▸ **AVAILABLE DATA**:
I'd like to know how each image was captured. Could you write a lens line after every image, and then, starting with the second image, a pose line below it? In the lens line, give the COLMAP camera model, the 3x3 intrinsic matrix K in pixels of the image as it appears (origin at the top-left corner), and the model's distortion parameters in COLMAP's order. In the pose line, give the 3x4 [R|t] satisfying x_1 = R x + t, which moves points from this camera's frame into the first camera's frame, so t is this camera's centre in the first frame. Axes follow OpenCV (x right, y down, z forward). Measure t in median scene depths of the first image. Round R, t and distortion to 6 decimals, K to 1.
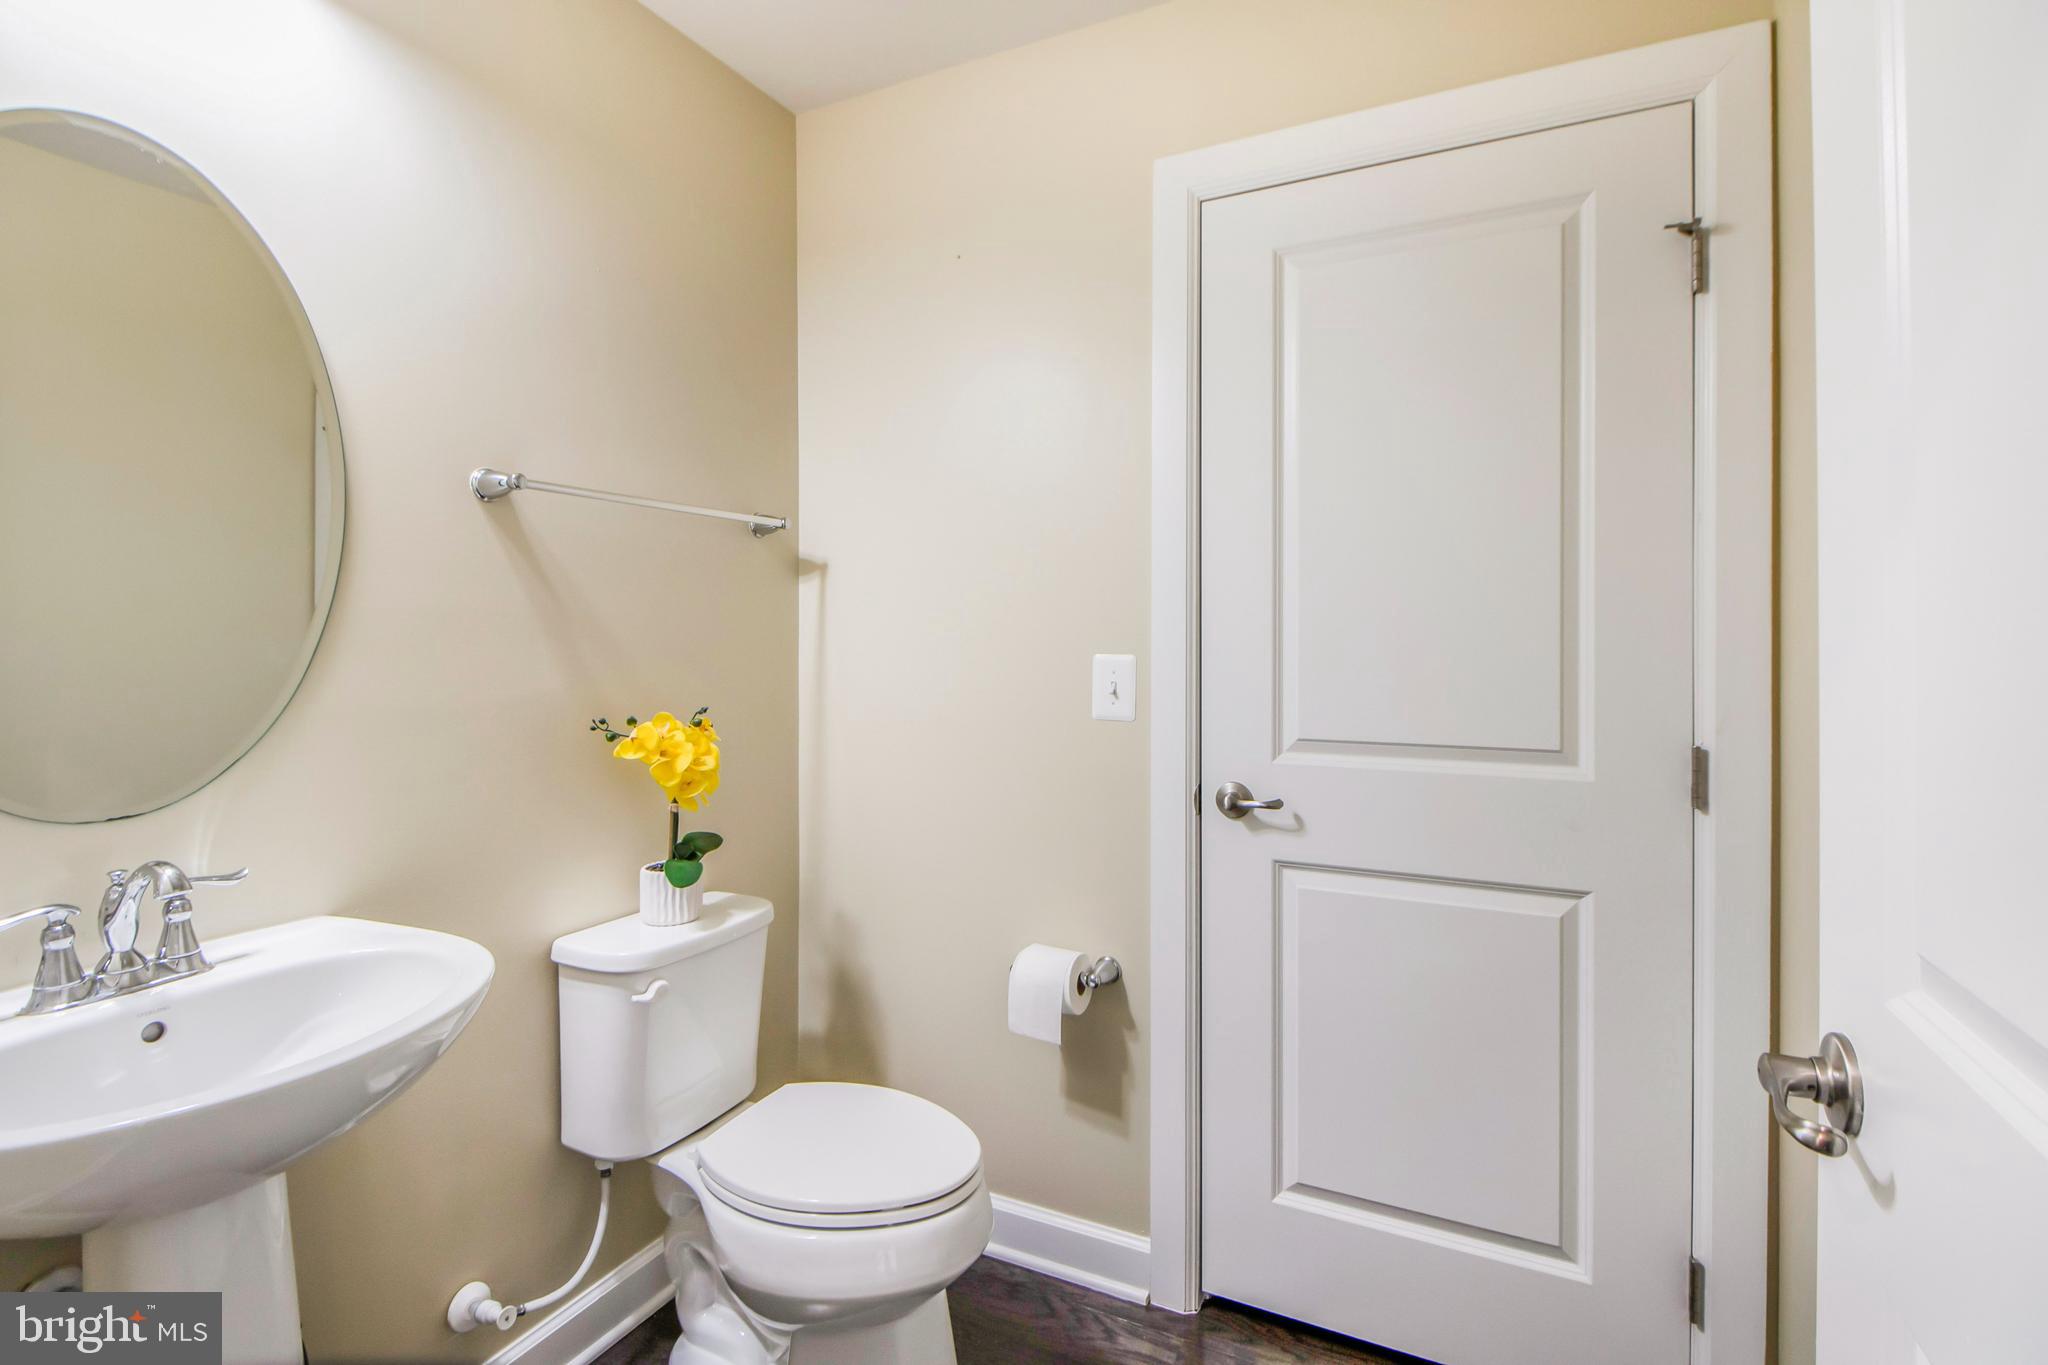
lens RADIAL K [[969.9, 0, 1022.8], [0, 969.9, 662.9], [0, 0, 1]] dist [-0.007755, -0.003796]
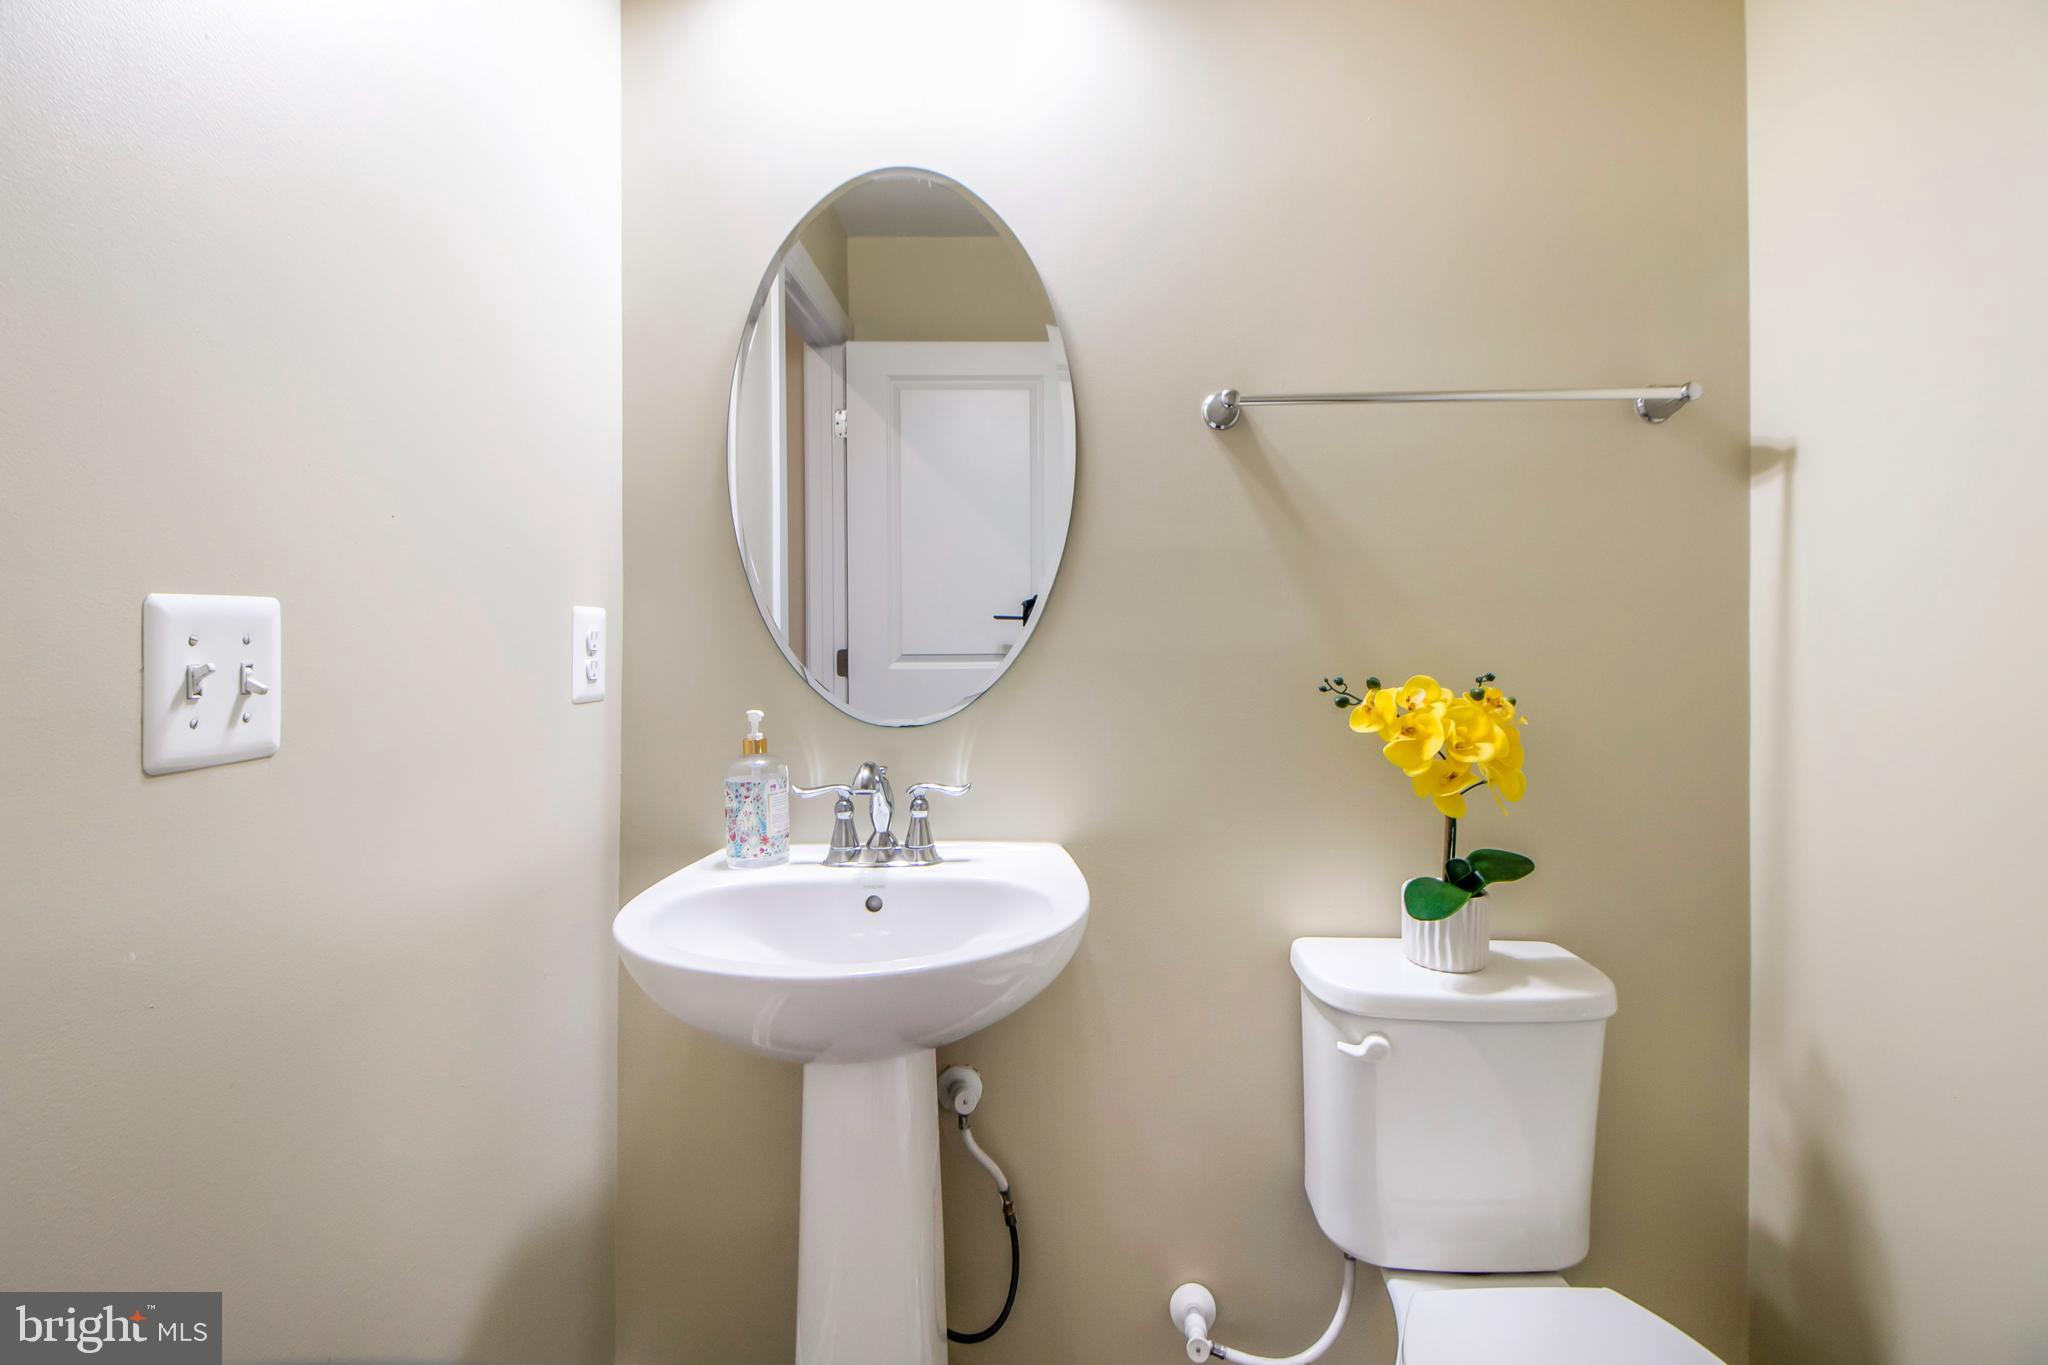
lens RADIAL K [[969.9, 0, 1035.2], [0, 969.9, 626.3], [0, 0, 1]] dist [-0.007755, -0.003796]
pose [[0.406426, 0.004818, -0.913671, 0.187143], [-0.022338, 0.999740, -0.004664, 0.024245], [0.913411, 0.022305, 0.406428, 0.443956]]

▸ **TASK PROMPT**: Transcribe the listing exactly. Its images are to be omitted.

▸ **REPLY**:
I'd like to know how each image was captured. Could you write a lens line after every image, and then, starting with the second image, a pose line below it? In the lens line, give the COLMAP camera model, the 3x3 intrinsic matrix K in pixels of the image as it appears (origin at the top-left corner), and the model's distortion parameters in COLMAP's order. In the pose line, give the 3x4 [R|t] satisfying x_1 = R x + t, which moves points from this camera's frame into the first camera's frame, so t is this camera's centre in the first frame. Axes follow OpenCV (x right, y down, z forward). Measure t in median scene depths of the first image. Round R, t and distortion to 6 decimals, K to 1.
lens RADIAL K [[969.9, 0, 1022.8], [0, 969.9, 662.9], [0, 0, 1]] dist [-0.007755, -0.003796]
lens RADIAL K [[969.9, 0, 1035.2], [0, 969.9, 626.3], [0, 0, 1]] dist [-0.007755, -0.003796]
pose [[0.406426, 0.004818, -0.913671, 0.187143], [-0.022338, 0.999740, -0.004664, 0.024245], [0.913411, 0.022305, 0.406428, 0.443956]]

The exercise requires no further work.